Looking For Advice For 1St Cake Competition

Decorating By kaat Updated 30 Dec 2008 , 9:48pm by classiccake

kaat Posted 27 Dec 2008 , 6:45pm
post #1 of 10

I've decided to enter my 1st competition! I haven't been to one before (even to view cakes) so I'm looking for advice on what I can do to stand out. I hate not knowing what to expect. What do judges look for? I'm entering two cakes - a single tier baby and 3 tier wedding cake. I have in my mind what I want to do with them, just looking for tips and suggestions from seasoned competitors to help enhance my project. Thanks!

9 replies
__Jamie__ Posted 27 Dec 2008 , 7:37pm
post #2 of 10

Yay! I have never been in one before either, but I'm entering one next month. I guess I can't offer you any advice, but can share your feelings of anticipation! Good luck!

KimAZ Posted 27 Dec 2008 , 10:41pm
post #3 of 10

I've entered several competitons and posted a list of things that I found helpful and that the judges look for on another post. I know there are other posts here at Cake Central with lots of good info to help too.

Sugarflowers ( Michele Foster) posted some very helpful tips before too. Perhaps you could do a search on competitions.

KimAZ

Sugarflowers Posted 28 Dec 2008 , 3:13am
post #4 of 10

One of the main things judges want to see is neatness. This includes the board.

Choice of color is important. Be sure that the colors you use work well together.

Originality goes a long way, but it's not the biggest criteria. Even if you use an idea from a book or web site, change it enough to make it your own.

The difficulty of the techniques adds points. Don't do something difficult just for points unless you can do it well.

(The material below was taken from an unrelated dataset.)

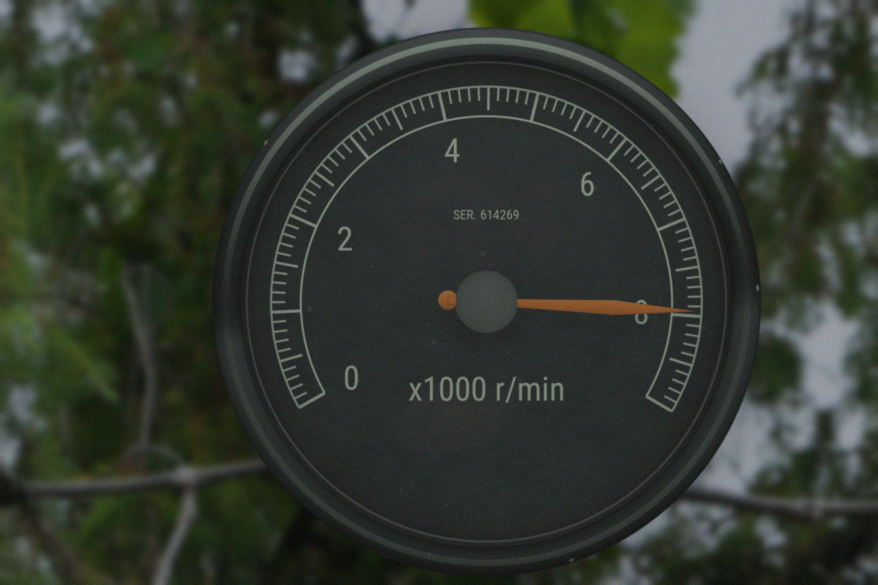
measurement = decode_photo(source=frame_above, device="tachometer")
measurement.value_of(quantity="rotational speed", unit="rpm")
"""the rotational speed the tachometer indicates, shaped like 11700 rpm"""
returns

There's more but I can't think of them right now. If they come to mind I'll post again.

HTH

Michele

kaat Posted 28 Dec 2008 , 3:44am
post #5 of 10

Thanks! thumbs_up.gif

Sugarflowers Posted 29 Dec 2008 , 1:11am
post #6 of 10

When I mentioned cake boards I forgot to add that foil boards should not be used unless you have nothing else or at least cover them. All boards should have a ribbon trim on them. This makes them look much neater and more professional. There are many ways to make cake boards look nice, go through the gallery to get some ideas. Adding a finger lift to the bottom will make them easier to move and makes them look nicer on the table. Attaching a smaller cake board to the bottom is a very easy way to do this.

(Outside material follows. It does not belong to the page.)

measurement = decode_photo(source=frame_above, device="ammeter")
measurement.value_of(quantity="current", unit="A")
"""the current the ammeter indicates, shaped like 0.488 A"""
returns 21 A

One of the hardest things to overcome is not scoring as well as expected. What we see and what the judges see may be completely different. Judges are only human, they judge based on personal taste more often than not. I know it is not supposed to be this way, just accept that it is. There will always be something we don't like about judging, whether it's for cakes or watching the Olympics.

If you have a blemish on your cake, do your best to hide it. Just be sure to make it appear to be part of the decoration and not just covering a boo-boo. As a judge, I like to see how well someone covers a problem. Some are very creative. The mark of a good decorator is someone who can cover a flaw and make it look like it was all part of the plan. icon_smile.gif

Good luck with your entries. Don't kill yourself over them. Remember, it's a competition not a life threatening situation. icon_lol.gif

Michele

Price Posted 29 Dec 2008 , 1:30am
post #7 of 10

Kaat,
I just looked at your gallery and your work is very creative and well done. You should do well. I have only entered a competition twice. I don't have alot of experience, but took SugarFlowers advice and found it to be very helpful! I think neatness is extremely important and another thing I think is important is attention to detail.

Good luck!
Jean

fondantgrl Posted 30 Dec 2008 , 4:49am
post #8 of 10

Unless I missed it, is this decoration only ? or is taste included...

If it includes taste, judges hate intense flavors.. also flavors that are too busy meaning a mixture of too many flavor in one cake.. They want to taste it, but not overwhelmingly. For looks they do not like sloppy work. And also the degree of difficulty is important. Don't make something that look like it was made by Sams Club, not that that's what you plan to do . Your cakes are beautiful Good luck

kaat Posted 30 Dec 2008 , 6:48pm
post #9 of 10

Thanks everyone, all of the info is so helpful. It's looks only (not taste) but in the event of a tie a real cake will win over a dummy.

classiccake Posted 30 Dec 2008 , 9:48pm
post #10 of 10

I have competed alot and been a judge several times. My advice:

Clean, clean, clean work. It is better to do something perfect, than to do too much and not have it perfect.

If it comes down to two perfect cakes, then degree of difficulty trumps.

Check and double check all the rules of competition. You can have a perfect cake, and if you don't follow a guideline or rule, your perfect cake is disqualified.

Dummies may work better because you can start ahead and take longer to complete. The contests I did, the dummy had to be something you could also recreate in real cake.